__BRANO DA LEGGERE__.
---*---
2. Ladispoli riassume alcuni elementi di particolare rilievo per quanto riguarda il fenomeno dell’integrazione scolastica delle seconde generazioni. Un forte boom nelle presenze straniere negli ultimi 15 anni e una tipologia migratoria di stampo familiare pesa in particolare nella composizione delle classi di primo e secondo grado. L’incidenza della componente straniera su quella autoctona è superiore al 13%, in particolare la nazionalità maggiormente presente è quella rumena, che da sola pesa per oltre il 9% (dati demo.istat.it). Questi elementi fortemente sfidanti in termini di coesione della comunità locale, uniti alla rapidità con la quale sono avvenuti e al generale impianto di tipo emergenziale con il quale si implementano le politiche per gli immigrati in Italia (Cfr. European integration policy, a cura di T. Hammar, Cambridge University Press, 1985; C. Bonifazi, op.cit.) sono stati gestiti a livello locale con una certa lungimiranza che ha guidato logiche di azione di tipo inclusivo, coinvolgendo una numerosa serie di attori –sia nazionali che internazionali- nella messa a punto di progetti di inclusione scolastica e sociale.

Ci si riferisce in particolare all’inserimento obbligatorio della lingua rumena in due scuole elementari del Comune, all’interno del corso di un’ora settimanale “Lingua, cultura e civiltà romena”, al quale può essere aggiunta un’ulteriore ora facoltativa extracurriculare. Il progetto –iniziato nel 2012- è finanziato dal governo della Romania e gestito dall’Ente locale, giovandosi della disponibilità del dirigente scolastico, di un team di mediatori e di volontari della comunità rumena residenti nel comune, e ha sinora coinvolto più di 200 alunni. Questo progetto è solo un ultimo tassello, importante soprattutto se si considera l’obbligatorietà del corso all’interno del programma formativo, che testimonia l’impegno dell’istituto scolastico nell’ambito dell’intercultura.
---*---
__RIGHE FORNITE__.
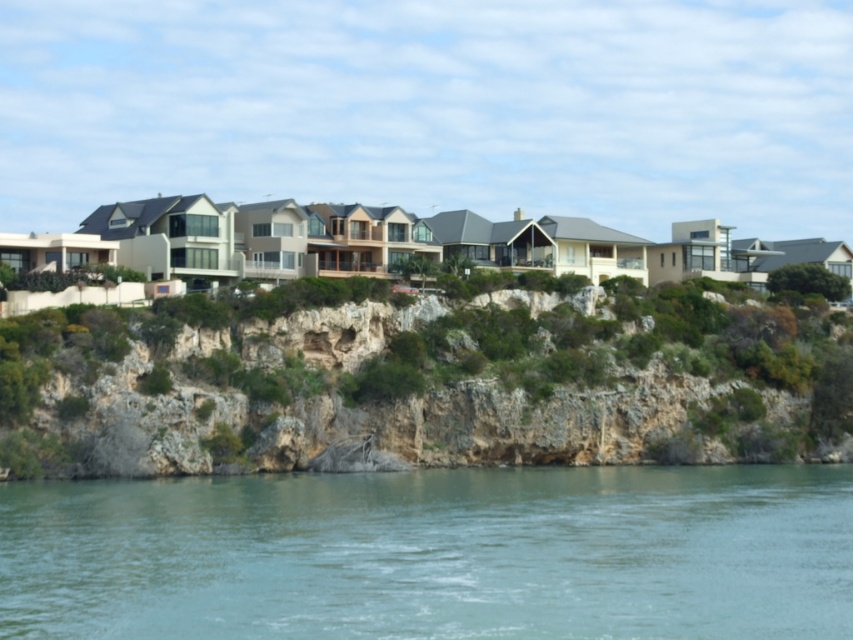
You are standing at the cliff edge and want to jump into the clear water at lower center. The safety rule states that you must be at least 50 meters away from the water to jump safely. Is this location safe for jumping?

The clear water at lower center is 47.99 meters away from the viewer. Since the required safe distance is 50 meters, this location is not safe for jumping as it is 2.01 meters too close.

You are a photographer planning to capture a wide shot of the coastal scene. You want to ensure that both the clear water at lower center and the green rocky cliff at center are visible in your frame. Based on their positions, which object should you position closer to the left side of your camera viewfinder?

→ The clear water at lower center should be positioned closer to the left side of your camera viewfinder since it is located on the left side of the green rocky cliff at center.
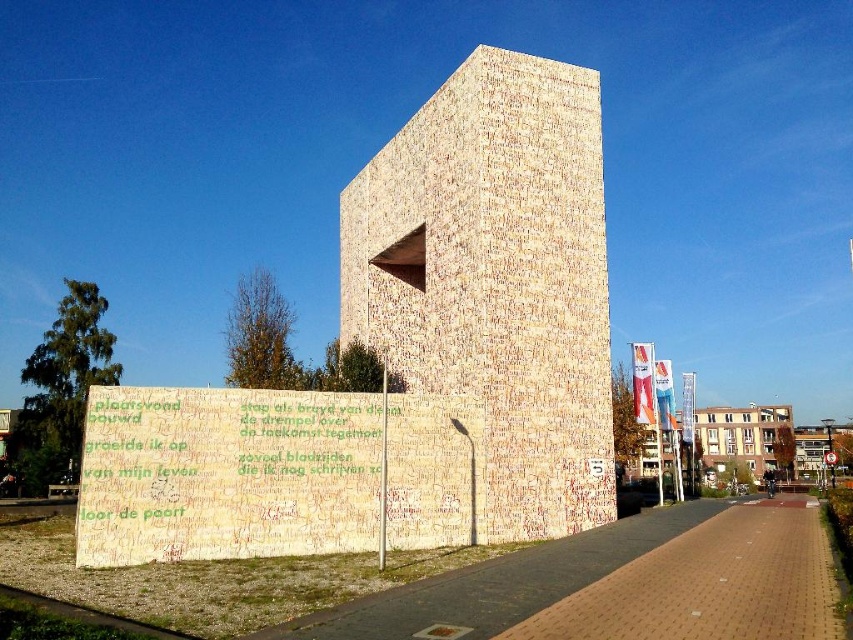
You are an architect visiting the site and need to place a 10m long temporary structure between the beige textured wall at center and the white brick building at center. Given their widths, can you fit the temporary structure between them without overlapping either?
---*---
__COSA SI CHIEDE__.
a) Nel brano su Ladispoli, da chi è finanziato il progetto di insegnamento della lingua rumena nelle scuole elementari?
b) Elenca tutte le righe che contengono la parola "brick", distinguendo tra maiuscole e minuscole.
Il brano e le righe non hanno alcun legame tra loro.

__RISULTATI DELL'ESERCIZIO__.
a) Dal governo della Romania.

b)
You are an architect visiting the site and need to place a 10m long temporary structure between the beige textured wall at center and the white brick building at center. Given their widths, can you fit the temporary structure between them without overlapping either?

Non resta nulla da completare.